EXERCISE SET:
a – In the paper review, to which framework is the work stated to be limited?
b – Reproduce the portion of the paper review between "This paper is" and "depth is limited)", inclusive.

EXTRACT:
— START —

Limitations & Future Work¶

Unsuccessful on ImageNet: Defining NN distance in high-dimensional spaces is itself an open problem; different distance metrics produce drastically different nearest neighbors and post-processing outcomes
Doubled inference cost: Post-processing requires an additional round of flow matching diffusion, increasing inference time by approximately 1×
Primarily empirical work: Rigorous theoretical proofs are lacking; the "push away from decision boundaries" interpretation is largely a conjecture based on visualization and experiments
Limited to the DDPM framework: Applicability to other generative frameworks such as flow matching and consistency models has not been verified
Limited practical utility of the post-processing method: Nearest-neighbor queries require access to a real dataset, which may be restricted by privacy and copyright concerns in production settings

Work	Type	Core Claim
Bradley & Nakkiran (2024)	Theoretical analysis	CFG is equivalent to predictor-corrector
Xia et al. (2024)	Theoretical analysis	CFG does not sample from a tilted distribution
Chung et al. (2024) CFG++	Method improvement	Small scale + manifold constraint
Lin & Yang (2024)	Training improvement	CFG is essentially a perceptual loss
Karras et al. (2024) Autoguidance	Method improvement	Guide with a weaker version of itself
Ours	Empirical analysis	Both CG/CFG steer away from decision boundaries

This paper is complementary to the above theoretical works — theoretical works establish "what CFG is not," while this paper uses experiments to demonstrate "what CFG is doing."

Rating¶

Novelty: ⭐⭐⭐⭐ (classifier-centric perspective is novel and intuitively compelling)
Technical Contribution: ⭐⭐⭐ (leans more toward empirical observation; theoretical depth is limited)
Experimental Thoroughness: ⭐⭐⭐⭐ (complete gradient of validation from 1D to CIFAR-10)
Writing Quality: ⭐⭐⭐⭐⭐ (excellent visualizations, clear logical chain)
Practical Impact: ⭐⭐⭐ (understanding-oriented work; direct application value is limited)
Overall Recommendation: ⭐⭐⭐⭐ (3.5/5)

— END —

(Data entries)

— START —

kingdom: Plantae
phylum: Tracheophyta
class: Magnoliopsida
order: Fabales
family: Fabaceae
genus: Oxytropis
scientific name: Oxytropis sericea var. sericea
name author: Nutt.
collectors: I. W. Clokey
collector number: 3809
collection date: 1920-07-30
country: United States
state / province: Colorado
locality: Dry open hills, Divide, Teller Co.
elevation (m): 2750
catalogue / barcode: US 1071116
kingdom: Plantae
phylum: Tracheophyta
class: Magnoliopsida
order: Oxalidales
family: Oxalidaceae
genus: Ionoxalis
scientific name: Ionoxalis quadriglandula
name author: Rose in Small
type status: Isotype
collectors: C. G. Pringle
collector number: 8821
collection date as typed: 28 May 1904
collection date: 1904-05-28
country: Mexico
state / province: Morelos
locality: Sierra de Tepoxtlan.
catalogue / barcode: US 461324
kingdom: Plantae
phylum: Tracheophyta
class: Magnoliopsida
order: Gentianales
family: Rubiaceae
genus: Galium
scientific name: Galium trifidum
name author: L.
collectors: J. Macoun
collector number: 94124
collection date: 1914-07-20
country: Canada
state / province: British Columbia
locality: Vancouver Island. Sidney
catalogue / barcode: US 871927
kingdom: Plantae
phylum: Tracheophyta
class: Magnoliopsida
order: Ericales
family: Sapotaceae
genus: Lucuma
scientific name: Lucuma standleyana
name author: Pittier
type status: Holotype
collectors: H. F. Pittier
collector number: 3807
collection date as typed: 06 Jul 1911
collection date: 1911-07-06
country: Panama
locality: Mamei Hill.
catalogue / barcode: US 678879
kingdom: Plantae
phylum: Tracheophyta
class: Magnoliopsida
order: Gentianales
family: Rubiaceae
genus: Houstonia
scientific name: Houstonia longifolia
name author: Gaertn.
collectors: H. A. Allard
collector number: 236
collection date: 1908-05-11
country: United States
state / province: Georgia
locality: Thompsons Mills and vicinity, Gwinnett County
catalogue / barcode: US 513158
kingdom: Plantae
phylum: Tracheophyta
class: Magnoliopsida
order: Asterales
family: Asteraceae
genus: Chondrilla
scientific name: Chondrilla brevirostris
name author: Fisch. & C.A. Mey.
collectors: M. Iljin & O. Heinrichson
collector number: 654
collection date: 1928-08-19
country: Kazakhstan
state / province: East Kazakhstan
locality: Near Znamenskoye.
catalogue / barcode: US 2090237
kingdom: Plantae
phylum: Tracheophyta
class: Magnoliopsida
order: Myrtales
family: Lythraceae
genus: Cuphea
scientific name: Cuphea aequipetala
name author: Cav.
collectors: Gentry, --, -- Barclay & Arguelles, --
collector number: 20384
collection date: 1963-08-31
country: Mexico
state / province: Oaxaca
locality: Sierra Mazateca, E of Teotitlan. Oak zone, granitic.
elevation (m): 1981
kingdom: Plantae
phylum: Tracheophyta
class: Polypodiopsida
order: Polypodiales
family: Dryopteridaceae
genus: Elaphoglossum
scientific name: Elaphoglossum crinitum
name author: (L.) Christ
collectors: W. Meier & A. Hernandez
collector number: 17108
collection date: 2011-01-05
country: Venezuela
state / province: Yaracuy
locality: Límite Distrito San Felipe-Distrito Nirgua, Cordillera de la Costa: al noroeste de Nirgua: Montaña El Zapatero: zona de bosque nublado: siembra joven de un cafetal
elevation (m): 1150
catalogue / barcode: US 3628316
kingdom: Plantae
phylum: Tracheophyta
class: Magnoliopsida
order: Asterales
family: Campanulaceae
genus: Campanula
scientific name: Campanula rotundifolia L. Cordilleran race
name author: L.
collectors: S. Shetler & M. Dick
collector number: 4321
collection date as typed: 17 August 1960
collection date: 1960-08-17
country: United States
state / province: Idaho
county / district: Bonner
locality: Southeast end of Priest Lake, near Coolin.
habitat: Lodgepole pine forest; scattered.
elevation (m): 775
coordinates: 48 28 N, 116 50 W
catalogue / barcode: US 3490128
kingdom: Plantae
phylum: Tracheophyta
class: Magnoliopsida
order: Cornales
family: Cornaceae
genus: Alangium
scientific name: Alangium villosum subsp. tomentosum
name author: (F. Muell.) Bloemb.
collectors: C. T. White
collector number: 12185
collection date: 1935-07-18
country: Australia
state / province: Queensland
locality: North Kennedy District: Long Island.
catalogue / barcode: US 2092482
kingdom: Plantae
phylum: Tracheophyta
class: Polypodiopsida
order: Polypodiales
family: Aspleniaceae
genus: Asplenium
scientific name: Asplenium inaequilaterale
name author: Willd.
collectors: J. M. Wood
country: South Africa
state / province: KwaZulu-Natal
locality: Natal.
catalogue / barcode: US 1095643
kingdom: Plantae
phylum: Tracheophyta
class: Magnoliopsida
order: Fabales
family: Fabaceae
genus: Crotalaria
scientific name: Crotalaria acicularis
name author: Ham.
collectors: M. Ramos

— END —

ANSWERS:
a – The DDPM framework.

b –
This paper is complementary to the above theoretical works — theoretical works establish "what CFG is not," while this paper uses experiments to demonstrate "what CFG is doing."

Rating¶

Novelty: ⭐⭐⭐⭐ (classifier-centric perspective is novel and intuitively compelling)
Technical Contribution: ⭐⭐⭐ (leans more toward empirical observation; theoretical depth is limited)